(©Aziz Mébarki)

Les finances des Départements sont mises à mal par le coût du RSA. Patrick Weiten, député et président du Conseil Départemental de la Moselle, dénonce l’attitude du gouvernement.

« En Moselle, le RSA coûte 160 millions d’euros par an, au Département. Chaque année, la facture progresse de 7 à 10% alors que dans le même temps l’Etat revoit sa dotation à la baisse. C’est intenable. Dix départements sont actuellement en grande difficulté. Ils seront 40, dès l’année prochaine, si rien n’est fait. Il faut que l’État prenne ses responsabilités », affirme le Député Patrick Weiten, également président du Conseil Départemental de la Moselle. Avec une délégation de présidents de Département en charge des négociations sur la reprise en charge du financement du RSA par l’État, Patrick Weiten a rencontré le Premier ministre courant juin. Il confie être reparti déçu de l’entrevue. « Pas une proposition du gouvernement n’est sérieuse. Et aucune de nos solutions n’a été prise en considération. Certes, un fonds de secours pour les Départements en difficulté a été créé mais cela ne règle en rien les problèmes. Il faut savoir dire stop car si on ne fait rien c’est l’ensemble des politiques relevant de la responsabilité des départements qu’il faudra revoir à la baisse. L’ambition serait de faire disparaître les Départements en asséchant leurs finances, que l’on ne s’y prendrait pas autrement », souligne Patrick Weiten.
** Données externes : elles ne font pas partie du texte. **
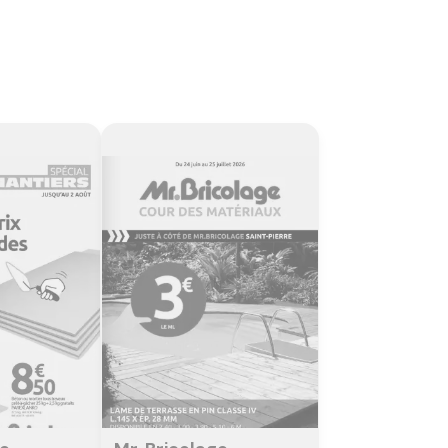
der
Regarder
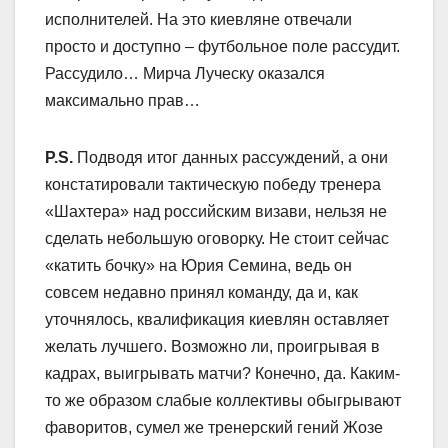
исполнителей. На это киевляне отвечали
просто и доступно – футбольное поле рассудит.
Рассудило… Мирча Луческу оказался
максимально прав…
P.S.
Подводя итог данных рассуждений, а они
констатировали тактическую победу тренера
«Шахтера» над российским визави, нельзя не
сделать небольшую оговорку. Не стоит сейчас
«катить бочку» на Юрия Семина, ведь он
совсем недавно принял команду, да и, как
уточнялось, квалификация киевлян оставляет
желать лучшего. Возможно ли, проигрывая в
кадрах, выигрывать матчи? Конечно, да. Каким-
то же образом слабые коллективы обыгрывают
фаворитов, сумел же тренерский гений Жозе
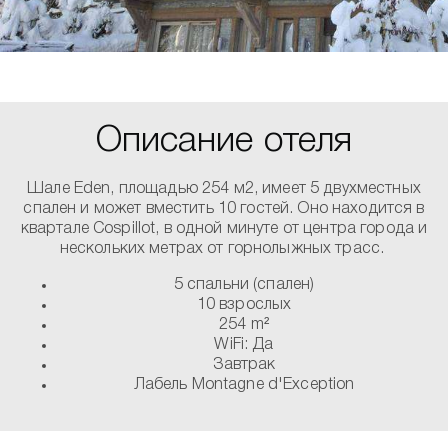
Описание отеля
Шале Eden, площадью 254 м2, имеет 5 двухместных
спален и может вместить 10 гостей. Оно находится в
квартале Cospillot, в одной минуте от центра города и
нескольких метрах от горнолыжных трасс.
5 спальни (спален)
10 взрослых
254 m²
WiFi: Да
Завтрак
Лабель Montagne d'Exception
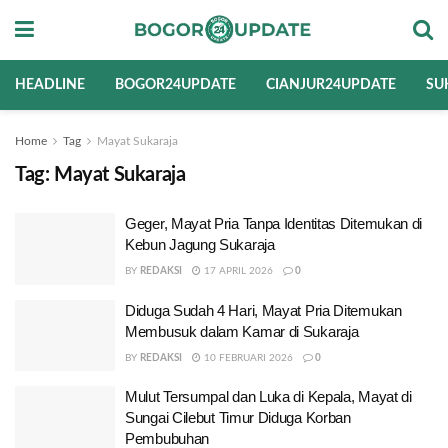
HEADLINE
BOGOR24UPDATE
CIANJUR24UPDATE
SU
Home
Tag
Mayat Sukaraja
Tag:
Mayat Sukaraja
Geger, Mayat Pria Tanpa Identitas Ditemukan di
Kebun Jagung Sukaraja
BY
REDAKSI
17 APRIL 2026
0
Diduga Sudah 4 Hari, Mayat Pria Ditemukan
Membusuk dalam Kamar di Sukaraja
BY
REDAKSI
10 FEBRUARI 2026
0
Mulut Tersumpal dan Luka di Kepala, Mayat di
Sungai Cilebut Timur Diduga Korban
Pembubuhan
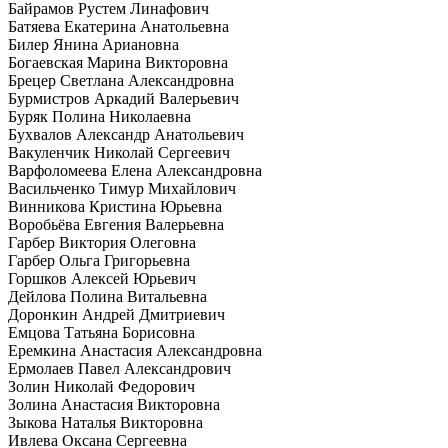
Байрамов Рустем Линафович
Батяева Екатерина Анатольевна
Билер Янина Ариановна
Богаевская Марина Викторовна
Брецер Светлана Александровна
Бурмистров Аркадий Валерьевич
Буряк Полина Николаевна
Бухвалов Александр Анатольевич
Вакуленчик Николай Сергеевич
Варфоломеева Елена Александровна
Васильченко Тимур Михайлович
Винникова Кристина Юрьевна
Воробьёва Евгения Валерьевна
Гарбер Виктория Олеговна
Гарбер Ольга Григорьевна
Горшков Алексей Юрьевич
Дейлова Полина Витальевна
Доронкин Андрей Дмитриевич
Емцова Татьяна Борисовна
Еремкина Анастасия Александровна
Ермолаев Павел Александрович
Золин Николай Федорович
Золина Анастасия Викторовна
Зыкова Наталья Викторовна
Ивлева Оксана Сергеевна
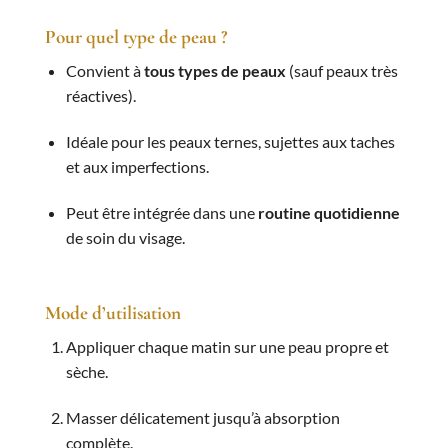
Pour quel type de peau ?
Convient à
tous types de peaux
(sauf peaux très
réactives).
Idéale pour les peaux ternes, sujettes aux taches
et aux imperfections.
Peut être intégrée dans une
routine quotidienne
de soin du visage.
Mode d’utilisation
Appliquer chaque matin sur une peau propre et
sèche.
Masser délicatement jusqu’à absorption
complète.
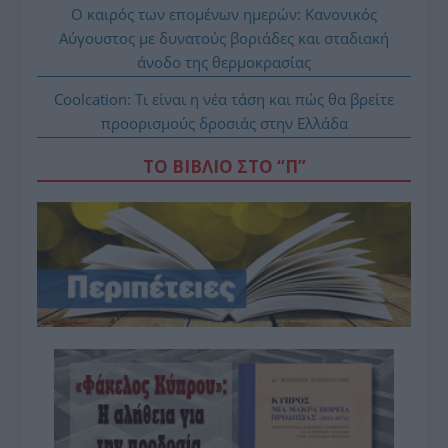
Ο καιρός των επομένων ημερών: Κανονικός
Αύγουστος με δυνατούς βοριάδες και σταδιακή
άνοδο της θερμοκρασίας
Coolcation: Τι είναι η νέα τάση και πώς θα βρείτε
προορισμούς δροσιάς στην Ελλάδα
ΤΟ ΒΙΒΛΙΟ ΣΤΟ “Π”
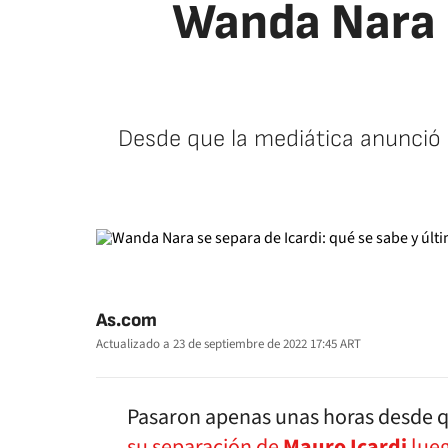
Wanda Nara s
Desde que la mediática anunció 
As.com
Actualizado a
23 de septiembre de 2022 17:45
ART
Pasaron apenas unas horas desde 
su separación de
Mauro Icardi
lue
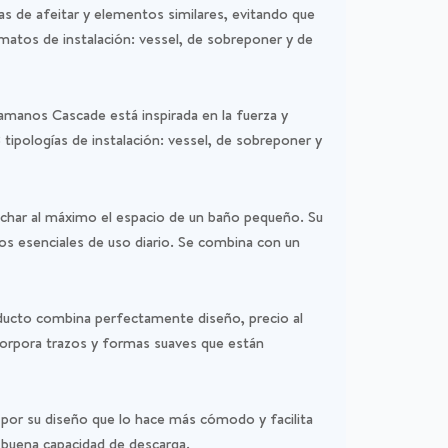
llas de afeitar y elementos similares, evitando que
ormatos de instalación: vessel, de sobreponer y de
amanos Cascade está inspirada en la fuerza y
tipologías de instalación: vessel, de sobreponer y
char al máximo el espacio de un baño pequeño. Su
os esenciales de uso diario. Se combina con un
oducto combina perfectamente diseño, precio al
ncorpora trazos y formas suaves que están
 por su diseño que lo hace más cómodo y facilita
a buena capacidad de descarga.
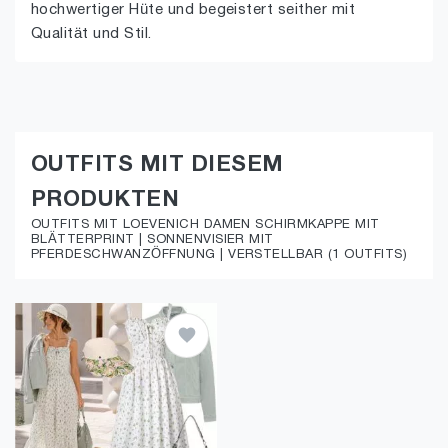
hochwertiger Hüte und begeistert seither mit
Qualität und Stil.
OUTFITS MIT DIESEM
PRODUKTEN
OUTFITS MIT LOEVENICH DAMEN SCHIRMKAPPE MIT
BLÄTTERPRINT | SONNENVISIER MIT
PFERDESCHWANZÖFFNUNG | VERSTELLBAR (1 OUTFITS)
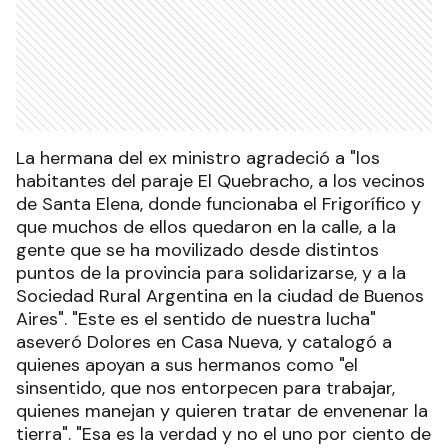
La hermana del ex ministro agradeció a "los
habitantes del paraje El Quebracho, a los vecinos
de Santa Elena, donde funcionaba el Frigorífico y
que muchos de ellos quedaron en la calle, a la
gente que se ha movilizado desde distintos
puntos de la provincia para solidarizarse, y a la
Sociedad Rural Argentina en la ciudad de Buenos
Aires". "Este es el sentido de nuestra lucha"
aseveró Dolores en Casa Nueva, y catalogó a
quienes apoyan a sus hermanos como "el
sinsentido, que nos entorpecen para trabajar,
quienes manejan y quieren tratar de envenenar la
tierra". "Esa es la verdad y no el uno por ciento de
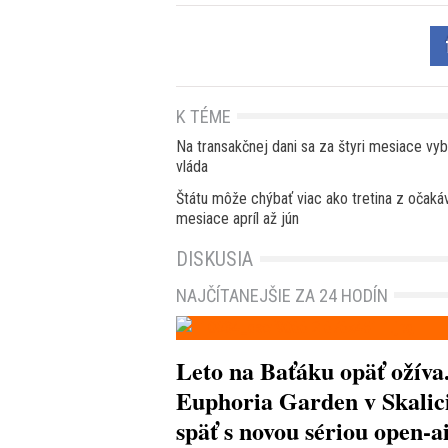
K TÉME
Na transakčnej dani sa za štyri mesiace vyb
vláda
Štátu môže chýbať viac ako tretina z očaká
mesiace apríl až jún
DISKUSIA
NAJČÍTANEJŠIE ZA 24 HODÍN
Leto na Baťáku opäť ožíva
Euphoria Garden v Skalici
späť s novou sériou open-a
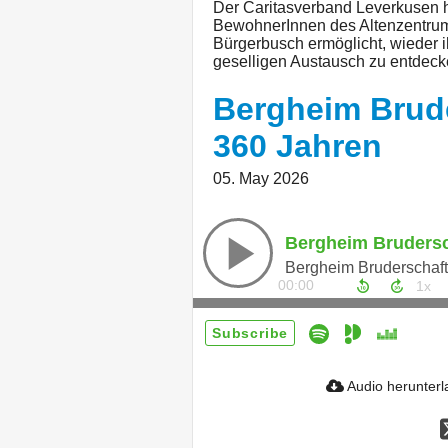
Der Caritasverband Leverkusen h
BewohnerInnen des Altenzentrum
Bürgerbusch ermöglicht, wieder 
geselligen Austausch zu entdeck
Bergheim Bruder
360 Jahren
05. May 2026
Bergheim Bruderschaft 
00:00
Subscribe
Audio herunter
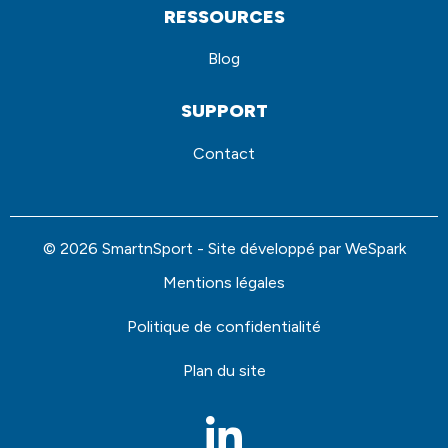
RESSOURCES
Blog
SUPPORT
Contact
© 2026 SmartnSport - Site développé par
WeSpark
Mentions légales
Politique de confidentialité
Plan du site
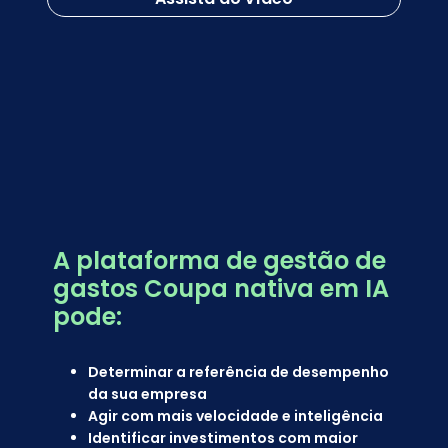
A plataforma de gestão de
gastos Coupa nativa em IA
pode:
Determinar a referência de desempenho
da sua empresa
Agir com mais velocidade e inteligência
Identificar investimentos com maior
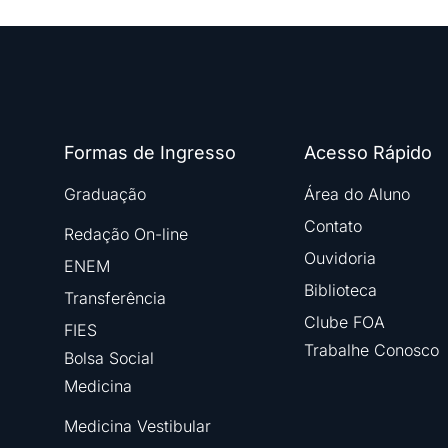
Formas de Ingresso
Acesso Rápido
Graduação
Área do Aluno
Contato
Redação On-line
Ouvidoria
ENEM
Biblioteca
Transferência
Clube FOA
FIES
Trabalhe Conosco
Bolsa Social
Medicina
Medicina Vestibular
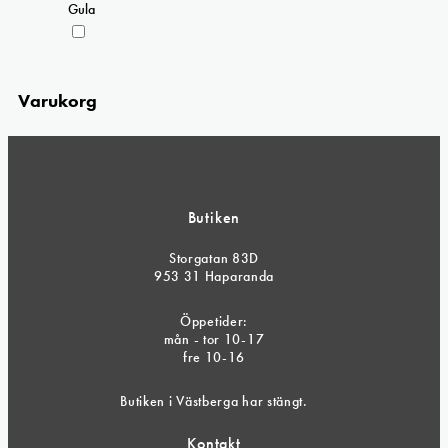
Gula
Varukorg
Butiken
Storgatan 83D
953 31 Haparanda
Öppetider:
mån - tor 10-17
fre 10-16
Butiken i Västberga har stängt.
Kontakt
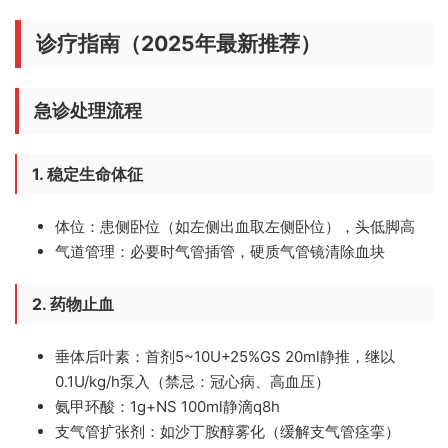
诊疗指南（2025年最新推荐）
急诊处理流程
1. 稳定生命体征
体位
：患侧卧位（如左侧出血取左侧卧位），头低脚高
气道管理
：必要时气管插管，硬质气管镜清除血块
2. 药物止血
垂体后叶素
：首剂5~10U+25%GS 20ml静推，继以
0.1U/kg/h泵入（禁忌：冠心病、高血压）
氨甲环酸
：1g+NS 100ml静滴q8h
支气管扩张剂
：如沙丁胺醇雾化（缓解支气管痉挛）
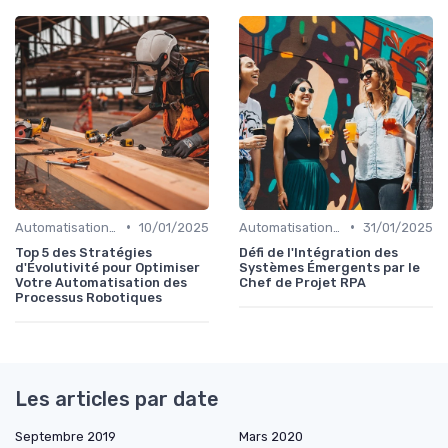
•
•
Automatisation et RPA
10/01/2025
Automatisation et RPA
31/01/2025
Top 5 des Stratégies
Défi de l'Intégration des
d'Évolutivité pour Optimiser
Systèmes Émergents par le
Votre Automatisation des
Chef de Projet RPA
Processus Robotiques
Les articles par date
Septembre 2019
Mars 2020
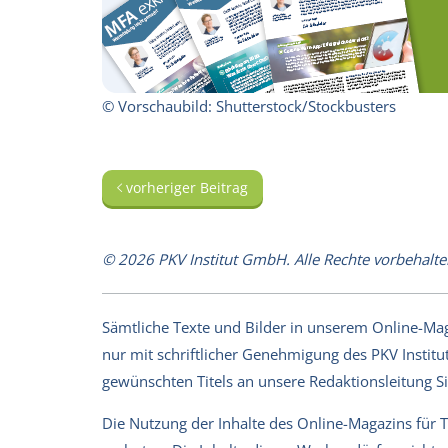
© Vorschaubild: Shutterstock/Stockbusters
vorheriger Beitrag
© 2026 PKV Institut GmbH. Alle Rechte vorbehalte
Sämtliche Texte und Bilder in unserem Online-Magaz
nur mit schriftlicher Genehmigung des PKV Institut
gewünschten Titels an unsere Redaktionsleitung 
Die Nutzung der Inhalte des Online-Magazins für 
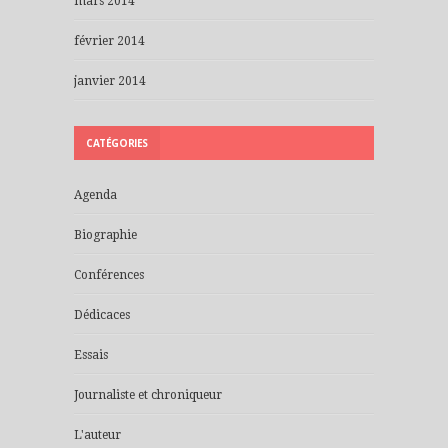
mars 2014
février 2014
janvier 2014
CATÉGORIES
Agenda
Biographie
Conférences
Dédicaces
Essais
Journaliste et chroniqueur
L'auteur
Dominique Bussereau, président des ADF (Assemblée des Départements de France) s’est également fendu d’un communiqué de presse à l’issue de cette réunion : « je considère que cette proposition reviendrait, pour les Départements, à passer l’éponge sur une ardoise de 20 milliards d’euros que l’État leur doit, correspondant aux restes à charge constatés entre 2004 et 2016 ». Lors de son assemblée générale, le 22 juin dernier, l’ADF a également adopté une motion, à l’unanimité, concernant les mineurs isolés étrangers. « Nous accueillons, bien entendu, ces jeunes de la meilleure façon possible. Mais cela a un coût : 50 000 euros par personne. Ils sont aujourd’hui 250 en Moselle. Là encore, les Départements font ce qu’ils peuvent. L’État ne contribue à rien alors que ces mineurs relèvent de sa stricte compétence », conclut le député.